Remember The Sorcerer’s Apprentice? Mickey Mouse played the part of the Apprentice in the Disney movie–Fantasia.  Mickey, the young apprentice of the sorcerer Yen Sid, attempts some of his master’s magic tricks after the man leaves for the night. he puts on the magic hat and commands the broom to do his work–carry water to the cauldron. Only something goes wrong. The broom doesn’t stop. So Mickey grabs an ax and chops it into pieces. Problem solved, right? Nope. The pieces turn into more brooms that bring in more water. He doesn’t know how to control them. Once the brooms start flooding the place, Mickey is over his head.

Sound familiar? We all say, “Oh, I could do that”, when someone else is doing it. “That looks easy” is another comeback. But is it? Mickey thought so, and look how that turned out.

Sitting down to write a book isn’t an easy task. I tried to talk myself out of it. I had an argument going on in my head as I walked to the computer. You can’t write a book. Who do you think you are? The other side of me pushed on. I have a good idea. I’ll start writing and see what happens.

The brooms kept bringing the ideas in and dumping them in my brain. Could I keep up? Sort them all out? Turn them into a book? There was no master handbook, no guide.

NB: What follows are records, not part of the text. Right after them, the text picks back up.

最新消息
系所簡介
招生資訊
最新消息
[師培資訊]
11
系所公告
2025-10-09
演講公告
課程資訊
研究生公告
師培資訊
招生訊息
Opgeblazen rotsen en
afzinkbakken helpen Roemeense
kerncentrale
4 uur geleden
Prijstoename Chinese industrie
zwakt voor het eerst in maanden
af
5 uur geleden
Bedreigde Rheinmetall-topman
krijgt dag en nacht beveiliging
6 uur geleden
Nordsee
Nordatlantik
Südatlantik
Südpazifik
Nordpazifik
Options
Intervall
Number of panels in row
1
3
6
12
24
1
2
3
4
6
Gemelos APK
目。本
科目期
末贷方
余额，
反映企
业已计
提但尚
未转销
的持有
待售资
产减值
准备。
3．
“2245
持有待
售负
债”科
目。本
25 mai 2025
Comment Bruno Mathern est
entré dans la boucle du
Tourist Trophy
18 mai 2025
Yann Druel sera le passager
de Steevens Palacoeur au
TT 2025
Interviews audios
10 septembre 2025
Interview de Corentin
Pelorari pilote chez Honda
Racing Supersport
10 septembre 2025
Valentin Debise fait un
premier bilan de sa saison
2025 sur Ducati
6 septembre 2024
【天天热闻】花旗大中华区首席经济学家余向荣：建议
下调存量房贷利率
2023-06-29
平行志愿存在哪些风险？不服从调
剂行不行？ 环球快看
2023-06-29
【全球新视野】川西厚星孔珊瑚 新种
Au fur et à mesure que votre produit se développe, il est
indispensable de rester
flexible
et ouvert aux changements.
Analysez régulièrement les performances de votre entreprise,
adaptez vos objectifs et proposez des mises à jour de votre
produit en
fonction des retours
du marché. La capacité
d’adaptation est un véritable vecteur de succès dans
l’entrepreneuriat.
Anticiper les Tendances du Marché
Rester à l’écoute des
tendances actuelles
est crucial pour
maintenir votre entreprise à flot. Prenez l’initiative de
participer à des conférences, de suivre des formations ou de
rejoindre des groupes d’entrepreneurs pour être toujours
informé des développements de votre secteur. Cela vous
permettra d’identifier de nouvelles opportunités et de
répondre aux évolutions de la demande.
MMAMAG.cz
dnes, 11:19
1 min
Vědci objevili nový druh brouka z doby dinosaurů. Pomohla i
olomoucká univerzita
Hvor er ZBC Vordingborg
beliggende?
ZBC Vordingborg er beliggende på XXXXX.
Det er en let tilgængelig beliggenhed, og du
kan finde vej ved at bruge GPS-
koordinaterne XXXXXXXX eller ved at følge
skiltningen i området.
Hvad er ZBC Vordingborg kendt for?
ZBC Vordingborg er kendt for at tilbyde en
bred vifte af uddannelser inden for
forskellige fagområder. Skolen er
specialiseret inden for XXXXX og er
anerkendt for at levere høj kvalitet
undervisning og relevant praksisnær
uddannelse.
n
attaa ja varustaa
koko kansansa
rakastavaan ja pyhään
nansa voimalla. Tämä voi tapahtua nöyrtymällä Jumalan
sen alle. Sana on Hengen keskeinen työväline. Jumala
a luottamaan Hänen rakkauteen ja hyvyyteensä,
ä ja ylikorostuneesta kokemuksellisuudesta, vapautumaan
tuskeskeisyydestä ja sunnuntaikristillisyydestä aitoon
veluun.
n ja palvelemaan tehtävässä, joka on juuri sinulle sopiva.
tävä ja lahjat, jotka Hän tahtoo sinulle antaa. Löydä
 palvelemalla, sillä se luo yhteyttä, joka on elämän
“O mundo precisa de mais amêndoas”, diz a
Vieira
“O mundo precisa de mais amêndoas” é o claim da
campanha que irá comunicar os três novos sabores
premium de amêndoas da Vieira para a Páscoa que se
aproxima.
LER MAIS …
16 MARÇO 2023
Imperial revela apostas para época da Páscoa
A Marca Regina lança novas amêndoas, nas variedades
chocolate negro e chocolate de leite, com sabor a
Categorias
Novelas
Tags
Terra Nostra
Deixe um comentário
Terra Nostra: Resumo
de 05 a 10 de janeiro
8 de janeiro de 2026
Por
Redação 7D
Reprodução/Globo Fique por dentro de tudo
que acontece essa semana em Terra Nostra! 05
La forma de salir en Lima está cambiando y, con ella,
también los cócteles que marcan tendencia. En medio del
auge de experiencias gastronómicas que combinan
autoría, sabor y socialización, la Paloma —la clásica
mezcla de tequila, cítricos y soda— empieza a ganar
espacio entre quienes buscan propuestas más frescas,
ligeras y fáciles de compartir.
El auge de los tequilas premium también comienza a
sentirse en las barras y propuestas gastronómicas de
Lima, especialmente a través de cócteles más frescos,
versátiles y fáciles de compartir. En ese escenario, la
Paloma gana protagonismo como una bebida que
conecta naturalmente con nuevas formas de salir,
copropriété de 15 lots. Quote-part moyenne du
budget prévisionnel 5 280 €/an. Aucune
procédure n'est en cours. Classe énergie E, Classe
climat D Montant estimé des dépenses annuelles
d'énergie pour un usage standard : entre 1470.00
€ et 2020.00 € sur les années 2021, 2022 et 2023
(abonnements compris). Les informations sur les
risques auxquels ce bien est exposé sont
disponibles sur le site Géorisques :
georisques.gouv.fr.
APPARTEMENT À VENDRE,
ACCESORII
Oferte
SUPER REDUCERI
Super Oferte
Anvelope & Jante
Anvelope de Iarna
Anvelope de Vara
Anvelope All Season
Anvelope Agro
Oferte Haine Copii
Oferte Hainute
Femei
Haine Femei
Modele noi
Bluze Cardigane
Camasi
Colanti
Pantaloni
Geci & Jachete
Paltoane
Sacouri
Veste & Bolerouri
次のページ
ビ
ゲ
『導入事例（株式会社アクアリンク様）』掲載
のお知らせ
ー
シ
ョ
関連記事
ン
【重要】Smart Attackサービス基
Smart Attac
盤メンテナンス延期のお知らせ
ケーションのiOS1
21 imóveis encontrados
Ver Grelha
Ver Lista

Well, what happened was my first published book, Waiting for Dusk. I still had a lot to learn, but I took the first step. I had no idea how many words were in a book when I first started writing, but I did know the genre—Young Adult. I thought I had a good handle of the English language, always getting good grades in the subject. But I had to look up and refresh my memory on many topics. Commas were the worst. So much to still learn!

When I finished the book, I felt proud. When I got my first edits, I cringed. How could I ever master the craft?

I don’t ever want to get overwhelmed like Mickey or in over my head. He couldn’t keep up with those brooms pouring water on the floor. Bucket after bucket kept coming. Thank goodness the sorcerer eventually showed up.

When writing a book, the sorcerer never shows up. I think that’s Hemingway’s point. There isn’t one designated master in the writing world. If there was, people would try to copy and we wouldn’t get diversity. Not everyone likes the same cup of tea.

Some people may rave over the recent bestseller, while others pan it. Writing is subjective. Everyone has their own opinions. So I say, keep writing. Strive to be the master, but never stop learning.